Budget 2015: Universities will be allowed to raise fees beyond £9,000, says George Osborne

Those universities who can show good quality will be allowed to raise their fees by the level of inflation from the academic year 2017/8

Richard Garner
Wednesday 08 July 2015 18:21 BST
(Getty Images)

Universities will be able to raise fees from their record level of £9,000 a year, the Chancellor has declared.

He made it clear that those who could show good quality would be allowed to raise their fees by the level of inflation from the academic year 2017/8.

In practice, the move, which was welcomed by the Russell Group of universities - representing 24 of the most selective universities in the country - is likely to mean elite universities charging higher fees.

In addition, the Chancellor announced a five-year freeze on the level at which students start repaying their loans - £21,000 a year. Under an agreement with the Liberal Democrats, this figure increased annually in line with inflation.

Thew moves were on top of the Chancellor confirming the Independent's story that maintenance grants for students would be scrapped - and replaced by loans which also would have to be repaid once students started earning £21,000 a year.

Currently, students from families earning less than £25,000 a year get a full grant of £3,387 - reducing until those with families earning £42,000 a year or more get nothing. The new loans will be worth more at £8,200 a year.

It was this that has caused the biggest outcry in the higher education world, with Sir Peter Lampl, chairman of the Sutton Trust - the charity dedicated to campaigning for equal access to education, warning: “Shifting grants to loans may move them off the balance sheet but it could also put off many low and middle income students and tip the balance against their going to university.”

Professor Les Ebdon, director of OFFA - the fair access watchdog, said he would be “very concerned” if the move were to reduce participation in higher education by students from disadvantaged backgrounds.

“I will work closely with universities and colleges to monitor whether there are any negative impacts and to ensure the mitigate those through their access agreements.”

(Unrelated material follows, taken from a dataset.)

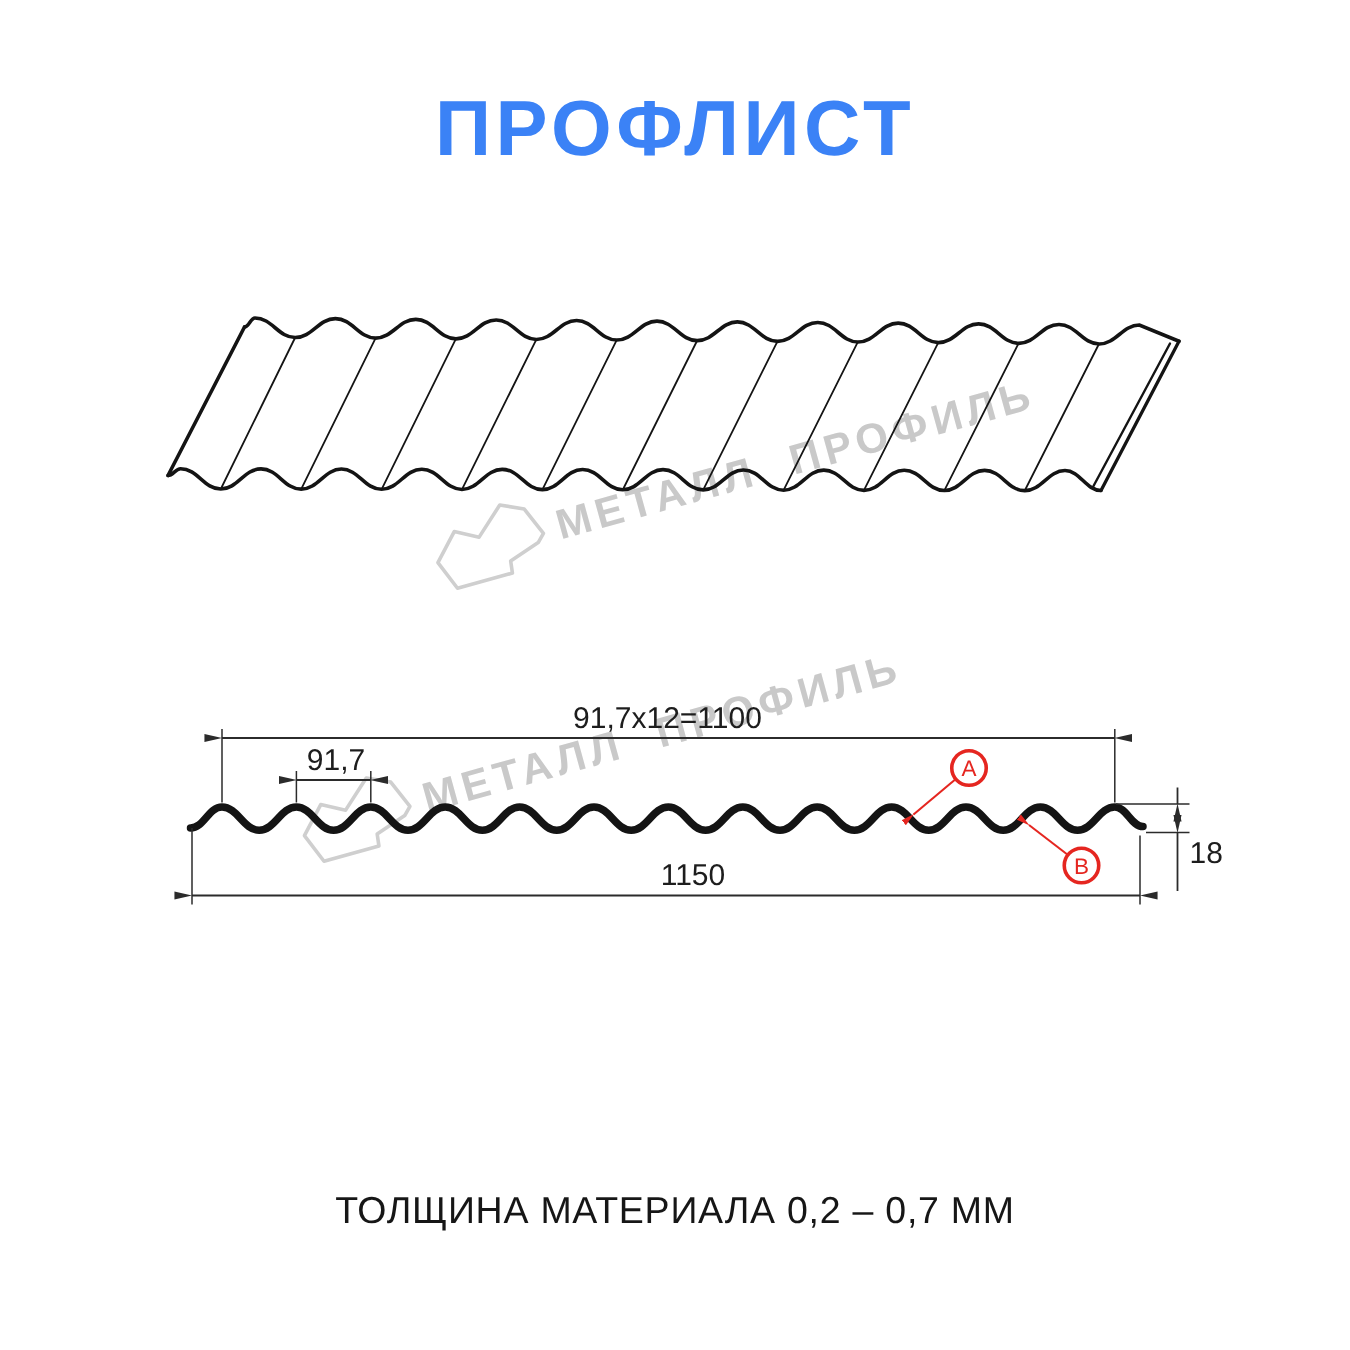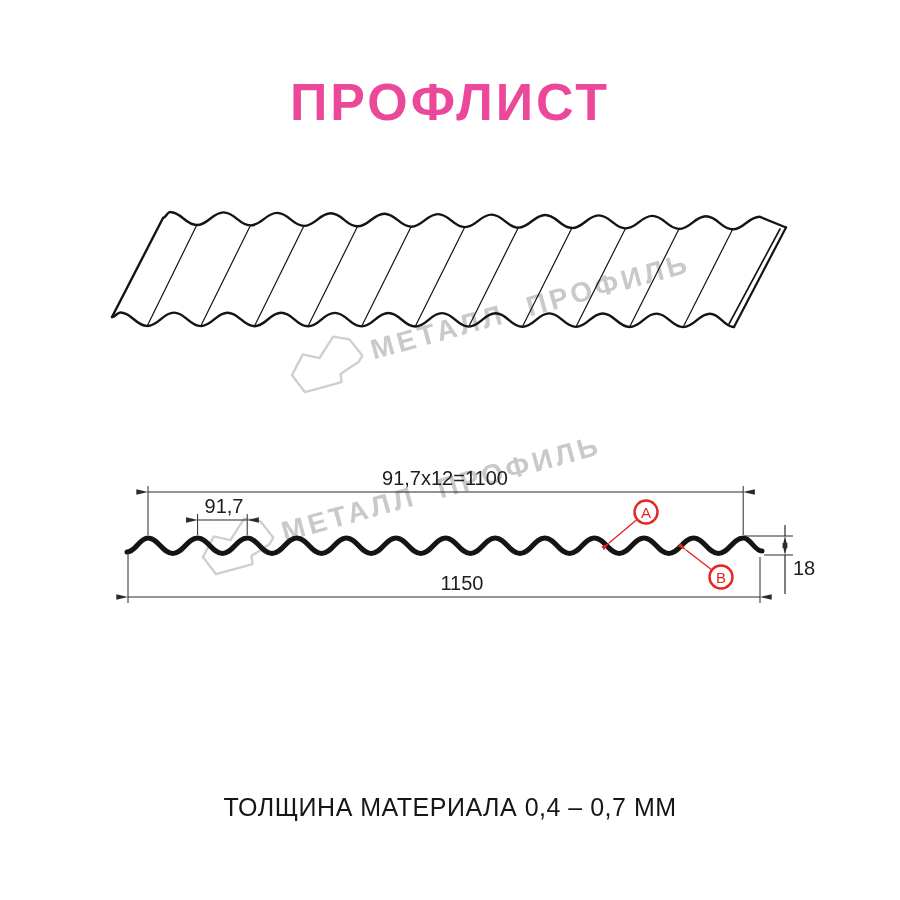"ПРОФЛИСТ" .title { color: #ec4899 -> #3b82f6; top: 72px -> 56px }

Students warned of a mass demonstration t protest at the move in the autumn. Left campaigners accused the Government of “destroying the education system as we know it”.

However, Dr Wendy Piatt, director general of the Russell Group, welcomed the announcement that fees could rise in line with inflation at universities providing excellent teaching.

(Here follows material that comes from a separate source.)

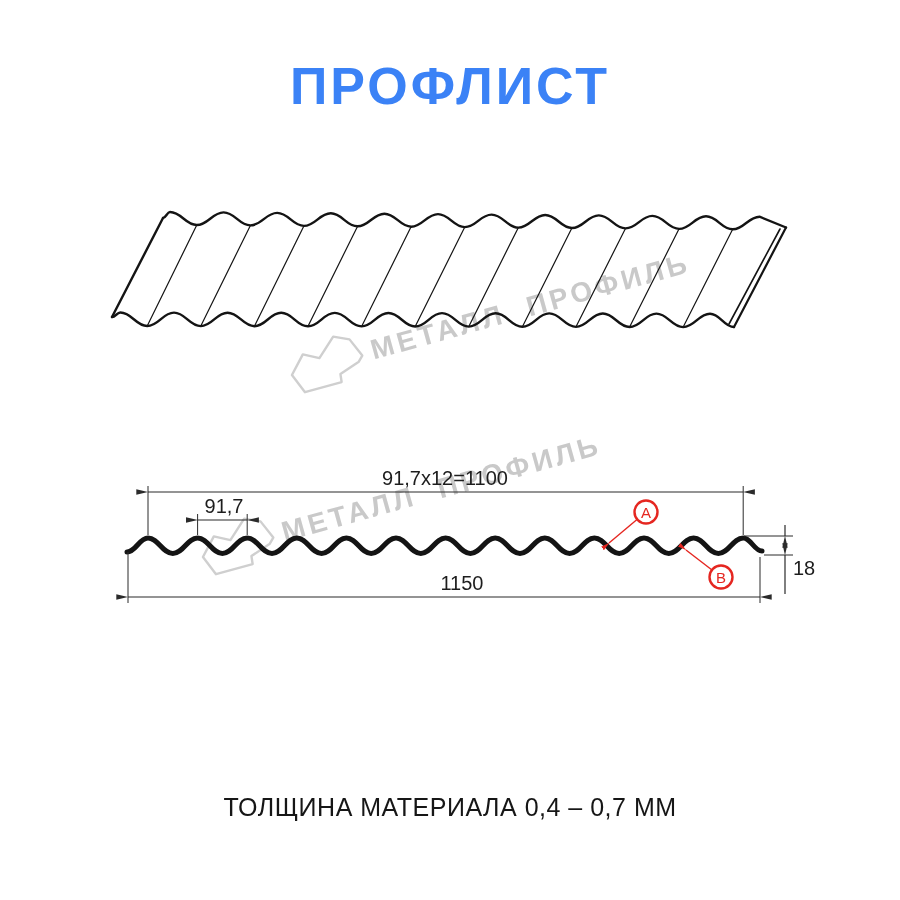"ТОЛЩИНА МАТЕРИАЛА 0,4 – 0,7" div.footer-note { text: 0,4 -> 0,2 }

““Next year £9,000 tuition fees will be worth only £8,200 in 2012 terms and universities are already having to do more with less,” she said.

Chancellor George Osborne said the moves were necessary - if the Government was to succeed in recruiting more students to higher education through lifting the cap on student numbers for universities - rather than having to turn them away through lack of finance.

He added that there was “a basic unfairness in asking taxpayers to fund grants for people who are likely to earn a lot more than them” through their university degrees.

In addition, he announced the appointment of a network of regius professorships to universities around the country to commemorate the Queen’s 90th birthday. It mirrors a similar announcement which coincided with the Queen’s Diamond Jubilee when 12 university departments were awarded regius professorship status.

On schools, he announced £50 million to promote school cade forces in a bid to persuade more state schools to set them up.